March 21, 2012
How Much Violence Do We Need to Stay Healthy?
Society looks down on those who openly love violence, labeling them as bullies, thugs, or even serial killers, but let’s be honest with ourselves: 9 out of 10 of us believe that we need a daily dose of violence just to stay alive.
Whether it’s killing a cow, a chicken, a goat, a pig,
or a human, violence is crucial to our everyday functioning, or at least we’re pretty sure it is. I mean, to eat those beings, they must be killed. So violence must not be all that bad, if it feeds us. It’s the juice that keeps us alive. Well, most of us.
Usually we try to side-step the violence that kills the beings we eat and focus on the nutrition provided from their dead carcasses (because it’s the lifeless final product and not the process that truly provides nourishment).
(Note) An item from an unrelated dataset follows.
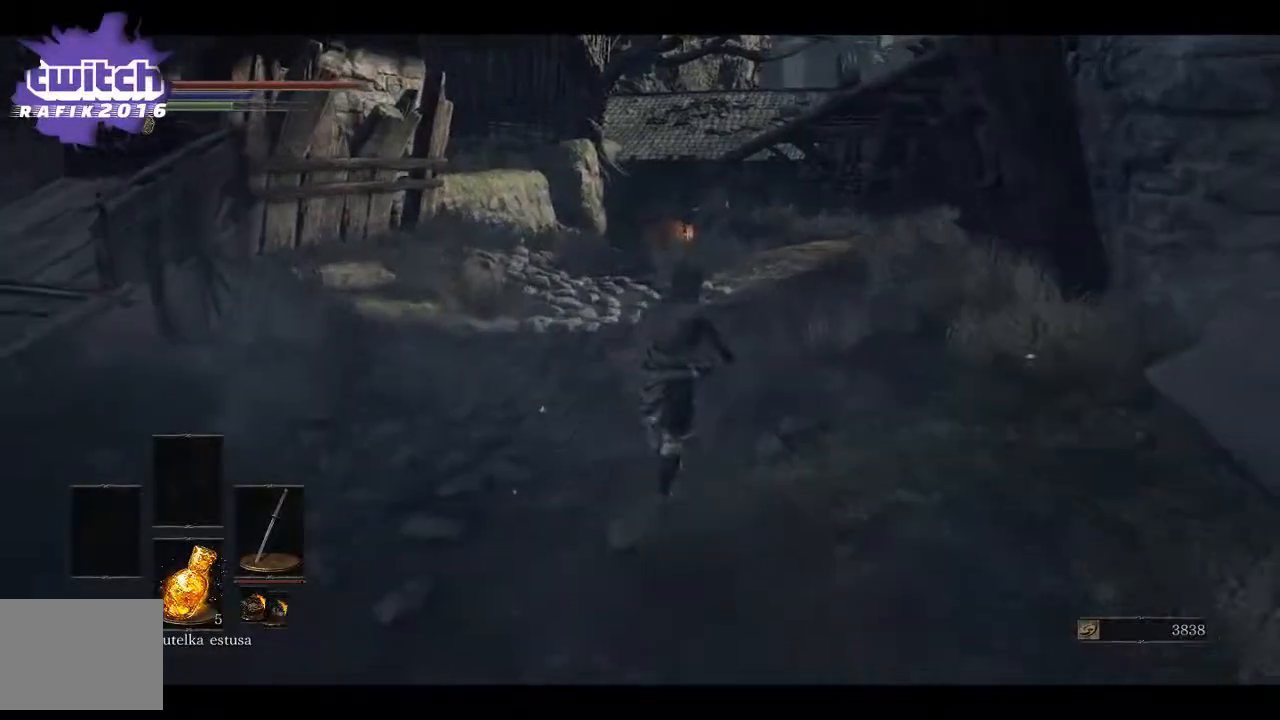
{"buttons": ["B"], "left_stick": "up", "right_stick": "center", "events": []}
But what if the nutritious value is not in the bodies of these tortured beings but in the killing?
Perhaps we are feeding off the violence and not the aftermath of the violence—the process of killing one being to fuel another.
Let’s come out of the closet and admit that violence is not such a bad thing. Raping, mutilating, confining, and slaughtering animals is something we should be proud of. Let’s get in touch with the essence of our violent diets and start being more violent ourselves.
No more keeping the violence behind closed doors in factory farms and hiring new immigrants to do our dirty work—why let them have all the fun? Let’s get our own hands bloody! Since we’re convinced that nourishment can only come from killing, then having more violence will make us all healthier.
Wait. What’s that you say? You regret that eating animal products means that animals have to suffer? You don’t want to hurt animals? Hmm… conundrum.
But… something has to suffer for you to be nourished. Someone.
Can we live off NO violence? Eat a nutritious diet without killing any creatures who experience affectionate, nurturing relationships with their young?
This idea is so extreme. So hardcore. So jarring.
Disclaimer: Obviously this post needs a disclaimer.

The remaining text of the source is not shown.